Vallejo con Darío, Girondo con todas las vanguardias, Juanele con
los simbolistas, Perlongher con todo el modernismo, Carrera con Juanele
y la tradición del campo, Bellessi con la propia Pizarnik. Una
gran obra como la de Pizarnik no hace sino fagocitar sus lecturas (Trakl,
Hölderlin, Rimbaud, Artaud y todo el surrealismo, Carroll, y hasta
los poetas contemporáneos menores o no como Porchia
u Olga Orozco) para producir una voz tan propia en su ajenidad, en su
fuerza centrífuga y maquínica, que luego sólo podemos
reconocer un estilo, una forma de decir, una cierta cantidad formal a
la que sin duda adscribimos una firma.
Y hay todavía algo más en esta apuesta desmesuradamente
original. La obra de Pizarnik también abre un costado clandestino
e incandescente, que permaneció en la oscuridad en vida de la autora,
y que llega a la publicación después de su muerte por el
trabajo de las poetas que admiraron su obra, como Ana Becciú. Una
voz desatada, irónica, obscena, que urde una trama paródica,
violenta, mordaz y desopilante que vuelve a abrir camino para las mujeres
escritoras e ilumina los sectores prohibidos para sus firmas. Como un
cartel de neón que hubiera permanecido apagado y ahora se enciende
con alguna forma de luz cegadora, y que en esta compilación nos
acerca verdaderas joyas que hasta ahora desconocíamos.

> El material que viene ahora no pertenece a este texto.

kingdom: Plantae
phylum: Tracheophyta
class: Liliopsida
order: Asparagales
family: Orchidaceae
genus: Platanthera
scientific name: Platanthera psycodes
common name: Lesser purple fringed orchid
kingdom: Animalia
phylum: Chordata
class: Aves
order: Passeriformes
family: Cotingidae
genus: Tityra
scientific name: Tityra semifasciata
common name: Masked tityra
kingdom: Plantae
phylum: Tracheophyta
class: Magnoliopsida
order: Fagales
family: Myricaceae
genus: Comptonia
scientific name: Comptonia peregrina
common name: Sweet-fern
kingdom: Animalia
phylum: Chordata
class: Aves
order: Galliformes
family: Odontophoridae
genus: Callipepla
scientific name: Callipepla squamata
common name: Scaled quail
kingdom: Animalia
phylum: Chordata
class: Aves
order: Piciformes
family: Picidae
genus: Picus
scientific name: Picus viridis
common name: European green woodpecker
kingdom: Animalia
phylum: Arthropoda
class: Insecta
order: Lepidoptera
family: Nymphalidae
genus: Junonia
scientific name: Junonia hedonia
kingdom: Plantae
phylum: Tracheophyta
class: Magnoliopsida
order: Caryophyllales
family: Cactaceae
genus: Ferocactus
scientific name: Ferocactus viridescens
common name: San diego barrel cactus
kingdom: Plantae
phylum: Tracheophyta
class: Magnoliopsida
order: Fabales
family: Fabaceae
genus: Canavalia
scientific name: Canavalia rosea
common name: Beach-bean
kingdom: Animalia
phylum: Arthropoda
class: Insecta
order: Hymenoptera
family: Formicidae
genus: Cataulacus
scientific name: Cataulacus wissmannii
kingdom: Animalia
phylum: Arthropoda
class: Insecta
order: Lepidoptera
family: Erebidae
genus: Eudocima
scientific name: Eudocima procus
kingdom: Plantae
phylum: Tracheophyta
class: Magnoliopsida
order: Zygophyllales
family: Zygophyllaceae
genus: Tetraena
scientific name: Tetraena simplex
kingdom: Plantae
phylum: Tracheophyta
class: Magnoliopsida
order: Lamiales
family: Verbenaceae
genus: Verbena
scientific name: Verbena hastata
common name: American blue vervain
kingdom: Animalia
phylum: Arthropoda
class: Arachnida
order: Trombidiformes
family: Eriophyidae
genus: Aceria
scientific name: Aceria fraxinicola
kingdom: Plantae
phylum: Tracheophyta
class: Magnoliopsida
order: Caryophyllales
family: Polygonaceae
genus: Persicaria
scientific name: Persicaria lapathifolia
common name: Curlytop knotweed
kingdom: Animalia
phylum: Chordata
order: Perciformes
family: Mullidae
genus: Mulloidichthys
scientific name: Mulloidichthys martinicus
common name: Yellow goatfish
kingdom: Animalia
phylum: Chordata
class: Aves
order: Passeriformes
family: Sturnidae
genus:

Hablo, por
ejemplo, de Sala de Psicopatología, un texto fechado
en 1971 que parece lograr de manera sucinta y perfecta la síntesis
de esa complejidad al menos doble de la obra de Pizarnik: un registro
hiperculto e hipercuidado para la escritura de sus poemas publicables
y un registro que podríamos llamar deslenguado para los impublicables,
con una violencia y una voluntad paródica cercana a la de Osvaldo
Lamborghini, y que resulta asombroso a la luz del aquel primer registro.
Este texto inédito hasta ahora logra una síntesis realmente
llamativa donde se aúnan la pasión por la cita de las lecturas
preferidas (Rimbaud, Kafka, Freud, Nietzsche, Éluard), el humor
que hiere como un bisturí, el estallido experimental de los géneros
(poesía en prosa, verso, diario, porno, autoparodia) y la tersura
inigualable de algunas líneas de esa Pizarnik publicable.
Todo ello tramado con una despiadada crítica al mal psicoanálisis
postFreud en la que surgen lapidarias iluminaciones: esa apuesta
a la visibilidad del deseo gay francamente valiente, y esa asimilación
deslumbrante de la belleza verbal de la psicoterapia con el suicidio.
Justo en el borde de esos textos autorreferenciales como el diario, donde
cada uno de nosotros puede mirarse un poco en el espejo y al mismo tiempo
permanecer shockeado por el asombro ante una estimulante extrañeza
estética (Soy una perra a pesar de Hegel), este texto
y esta escritura llaman la atención sobre cuánto quedaba
por hacer aún en la obra de Pizarnik. Ni combinatoria ni palabra
terminada, esta Poesía completa desmiente esas ambiguas críticas
que la han perseguido como un cortejo circense. Pareciera que la única
y más alta justicia que merece esta obra (y que la mayoría
de la crítica que la comenta parece ignorar) es ser realmente objeto
de esa inteligente y aguda práctica que pedía impacientemente
el propio Osvaldo Lamborghini: ¡Lean, che!.